SBI plans to invoke personal guarantees from Bajaj Hindusthan promoters
State Bank of India, the lead bank of Bajaj Hindusthan Sugar, plans to invoke the personal guarantees of the promoters after the company was sent for debt settlement before the Allahabad Bench of the National Company Law Tribunal (NCLT) .
The company owes Rs 4,771 crore to Indian banks and has already benefited from two debt restructuring programs, resulting in massive haircuts taken by lenders. “We are taking steps to invoke the personal guarantees of the promoters in accordance with the Supreme Court’s directives in this regard in May of this year,” said a banker, asking not to be quoted.
A Bajaj Hindusthan spokesperson declined to comment. SBI has not commented on the issue related to a particular account.
The company was referred for debt restructuring earlier this month after the company failed to meet certain requirements of previous debt restructuring plans. The debt was classified as a non-performing asset with retroactive effect from June 2017, the SBI’s request to the NCLT said.

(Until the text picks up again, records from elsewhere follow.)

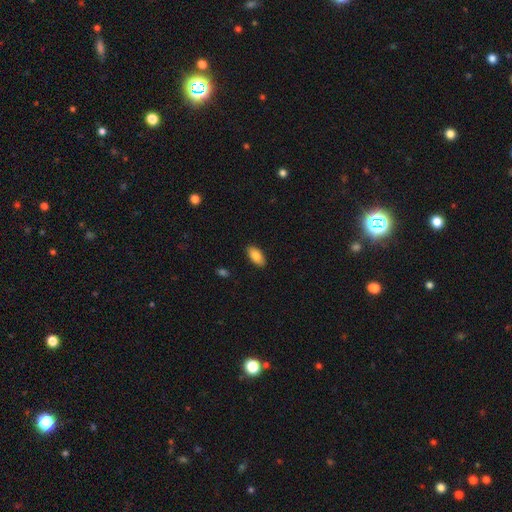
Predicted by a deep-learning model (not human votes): smooth-or-featured: smooth: 85% | featured or disk: 8% | star or artifact: 7%
  how-rounded: in between: 91% | cigar-shaped: 6% | round: 2%
  merging: none: 89% | minor disturbance: 8% | major disturbance: 2% | merger: 1%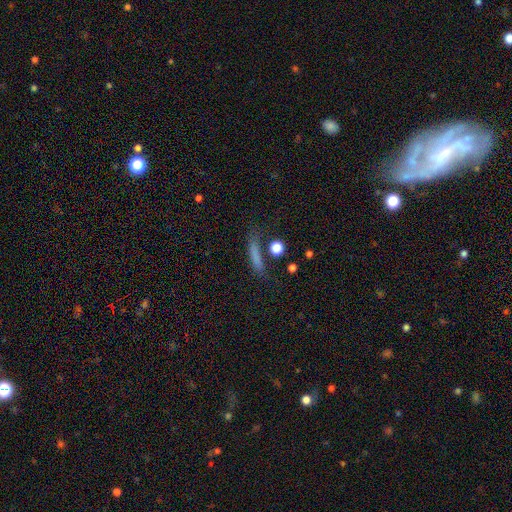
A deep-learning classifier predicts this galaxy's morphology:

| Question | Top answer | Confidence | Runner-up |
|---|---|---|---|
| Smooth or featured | smooth | 74% | star or artifact (13%) |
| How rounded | cigar-shaped | 70% | in between (20%) |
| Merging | none | 64% | minor disturbance (17%) |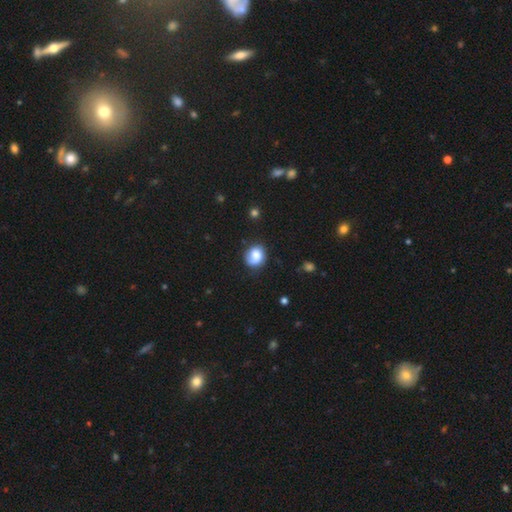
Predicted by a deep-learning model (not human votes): smooth_or_featured: smooth (p=0.80) [alt: featured or disk p=0.12]
how_rounded: round (p=0.66) [alt: in between p=0.33]
merging: none (p=0.67) [alt: minor disturbance p=0.24]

In its motion, SBI said the cause of action continued to arise when the banks asked the company to maintain financial discipline, but it failed to meet the terms of the settlement. The cause of action also came to SBI each day the company admitted liability but failed to pay the bank’s dues, the petition states.
Bajaj Hindusthan, one of the largest sugar companies, has 14 factories with an aggregate capacity of crushing 136,000 tons of sugar cane per day.

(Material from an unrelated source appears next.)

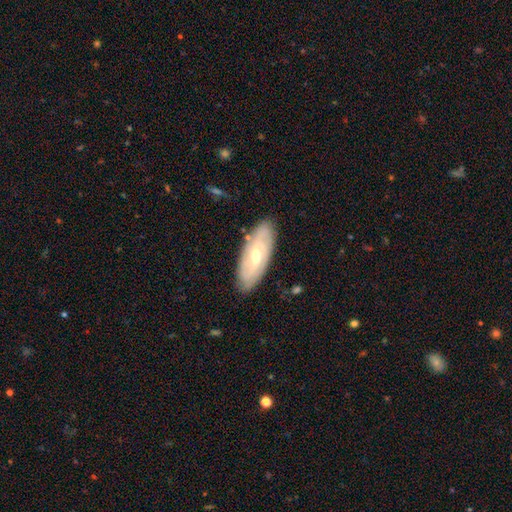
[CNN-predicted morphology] This is likely a featured or disk galaxy (70%). It is clearly not viewed edge-on (85%). Bar: possibly weak (48%). Spiral arm pattern: likely yes (80%). Central bulge: possibly moderate (51%). Merging: clearly none (85%).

It has six distilleries with a production capacity of 800 kilo liters of industrial alcohol per day.
For FY22, the company reported revenue of Rs 5,569 crore and loss of Rs 218 crore.

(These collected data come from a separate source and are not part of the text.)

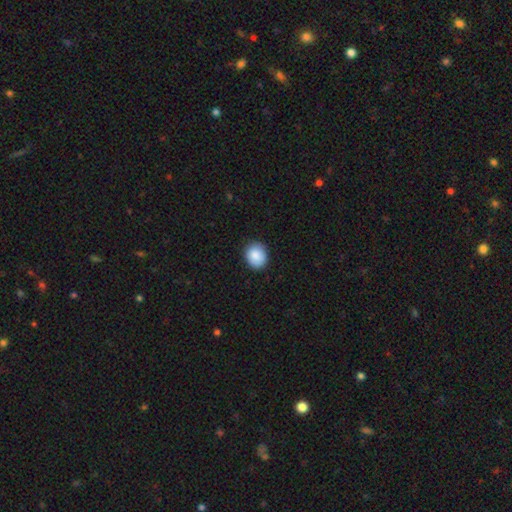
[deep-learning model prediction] smooth 88%, star or artifact 7%, featured or disk 5%. Down the decision tree: how rounded — round (65%); merging — none (87%).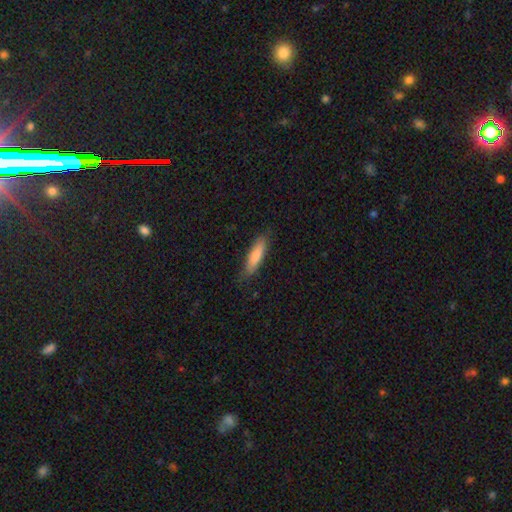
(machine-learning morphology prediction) A smooth galaxy with no disk features (83%) that is cigar-shaped (65%).

Vote fractions:
- Smooth or featured? smooth: 83% / featured or disk: 12% / star or artifact: 5%
- How rounded? cigar-shaped: 65% / in between: 34% / round: 1%
- Merging? none: 82% / minor disturbance: 14% / major disturbance: 3% / merger: 1%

Earlier, the company said in a stock market statement that its potentially convertible debentures worth Rs 3,483.25 crore, issued at the Joint Lenders’ Forum (JLF) in accordance with the Scheme for Sustainable Structuring of Stressed Assets (S4A Scheme ) to convert some of the unsustainable debt into equity, provides the holder with the ability to exercise the right.
The company did not take any provision for interest at the coupon rate on these OCDs and did not take into account the YTM (yield to maturity) after March of this year. Management is of the opinion that interest at the coupon rate and YTM will be treated in accordance with the financial restructuring plan submitted by the company to the lenders. But auditors drew reservations for not providing the YTM premium until June 30, 2022, as well as coupon interest on OCDs for the quarter ended June 30 this year.